Remedies and enforcement tools

The Italian system offers competitors a range of tools to react swiftly to unlawful comparative advertising.

To obtain the immediate removal of disparaging messages, the cessation of further acts of unfair competition and the prevention of future breaches, interim relief under the general provisions of Article 700 of the Italian Code of Civil Procedure is available. Where the comparative advertising also makes express reference to a competitor’s industrial property right, the special rule in Article 131 of the Italian Industrial Property Code may be used to obtain tailored precautionary measures. In particularly urgent cases – for example, where the unlawful comparative message is disseminated during trade fairs, exhibitions or events of limited duration and any response after their conclusion would render the measure ineffective – it is possible to obtain an ex parte order, which is immediately enforceable without waiting for the adversarial phase to begin. Such measures may also directly involve intermediaries through which the message is disseminated and/or made accessible to consumers (for example, Instagram, Facebook and TikTok), whose co‑operation is crucial to ensure timely take‑down and to limit the spread of harmful content.

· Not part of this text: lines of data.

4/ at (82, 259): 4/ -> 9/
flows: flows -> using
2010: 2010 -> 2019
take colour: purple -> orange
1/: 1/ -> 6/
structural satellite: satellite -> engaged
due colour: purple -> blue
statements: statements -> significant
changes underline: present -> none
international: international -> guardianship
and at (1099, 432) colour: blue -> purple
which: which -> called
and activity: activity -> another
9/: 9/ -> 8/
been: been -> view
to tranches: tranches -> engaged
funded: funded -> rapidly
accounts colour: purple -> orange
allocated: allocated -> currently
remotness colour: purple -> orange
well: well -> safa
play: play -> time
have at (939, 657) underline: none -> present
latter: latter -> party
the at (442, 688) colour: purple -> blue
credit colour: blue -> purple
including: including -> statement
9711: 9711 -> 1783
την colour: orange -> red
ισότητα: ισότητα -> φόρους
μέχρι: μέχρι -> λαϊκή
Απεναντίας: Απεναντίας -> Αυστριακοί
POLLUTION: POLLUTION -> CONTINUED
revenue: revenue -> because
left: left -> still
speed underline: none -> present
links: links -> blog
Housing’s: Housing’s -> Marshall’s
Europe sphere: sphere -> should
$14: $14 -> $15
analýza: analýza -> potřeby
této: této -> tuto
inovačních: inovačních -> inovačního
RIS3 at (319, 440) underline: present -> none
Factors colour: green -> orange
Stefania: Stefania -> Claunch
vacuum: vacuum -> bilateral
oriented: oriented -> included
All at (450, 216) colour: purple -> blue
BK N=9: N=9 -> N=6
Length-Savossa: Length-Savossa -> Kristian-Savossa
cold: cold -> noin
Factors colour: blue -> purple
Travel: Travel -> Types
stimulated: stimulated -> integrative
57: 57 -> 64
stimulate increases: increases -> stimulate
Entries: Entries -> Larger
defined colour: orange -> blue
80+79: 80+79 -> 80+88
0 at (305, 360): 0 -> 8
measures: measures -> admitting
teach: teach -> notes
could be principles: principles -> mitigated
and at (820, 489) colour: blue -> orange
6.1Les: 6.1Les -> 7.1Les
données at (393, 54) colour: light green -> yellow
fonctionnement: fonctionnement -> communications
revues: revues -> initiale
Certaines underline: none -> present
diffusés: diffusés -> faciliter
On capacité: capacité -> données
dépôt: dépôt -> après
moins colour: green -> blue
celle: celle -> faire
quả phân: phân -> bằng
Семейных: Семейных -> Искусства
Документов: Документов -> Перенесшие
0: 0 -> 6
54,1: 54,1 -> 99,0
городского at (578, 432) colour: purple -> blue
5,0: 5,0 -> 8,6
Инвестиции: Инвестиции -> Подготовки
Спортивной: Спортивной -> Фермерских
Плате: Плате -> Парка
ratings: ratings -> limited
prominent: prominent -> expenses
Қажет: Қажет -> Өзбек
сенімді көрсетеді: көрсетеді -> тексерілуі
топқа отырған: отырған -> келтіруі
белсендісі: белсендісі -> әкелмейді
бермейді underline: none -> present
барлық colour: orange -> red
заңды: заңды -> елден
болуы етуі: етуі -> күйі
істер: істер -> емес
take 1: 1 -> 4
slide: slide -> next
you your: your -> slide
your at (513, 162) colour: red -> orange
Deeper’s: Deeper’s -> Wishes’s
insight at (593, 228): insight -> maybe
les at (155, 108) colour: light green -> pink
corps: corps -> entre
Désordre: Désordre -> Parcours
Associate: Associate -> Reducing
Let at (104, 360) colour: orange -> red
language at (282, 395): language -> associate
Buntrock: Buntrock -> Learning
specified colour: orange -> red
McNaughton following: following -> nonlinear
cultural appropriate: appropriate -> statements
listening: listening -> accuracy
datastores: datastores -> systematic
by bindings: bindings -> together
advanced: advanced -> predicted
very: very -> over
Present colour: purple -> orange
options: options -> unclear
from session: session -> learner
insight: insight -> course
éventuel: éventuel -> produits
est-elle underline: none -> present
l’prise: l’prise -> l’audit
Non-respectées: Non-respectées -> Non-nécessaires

Alongside judicial remedies, Italy has, for many years, had in place the Istituto dell’Autodisciplina Pubblicitaria (IAP), a private body that has adopted a self‑regulatory code to which the main operators in the sector have long since adhered. The IAP monitors advertising messages disseminated through the main channels (radio, television and online) and also acts as an arbiter in advertising disputes between competitors (the so‑called Giurì di Autodisciplina Pubblicitaria). More recently, the IAP has issued specific guidelines (which it calls a “Digital Chart”) for digital content creators and influencers, with a view to regulating advertising in the social‑media environment. This has become an important practical reference for influencer‑marketing campaigns and native advertising.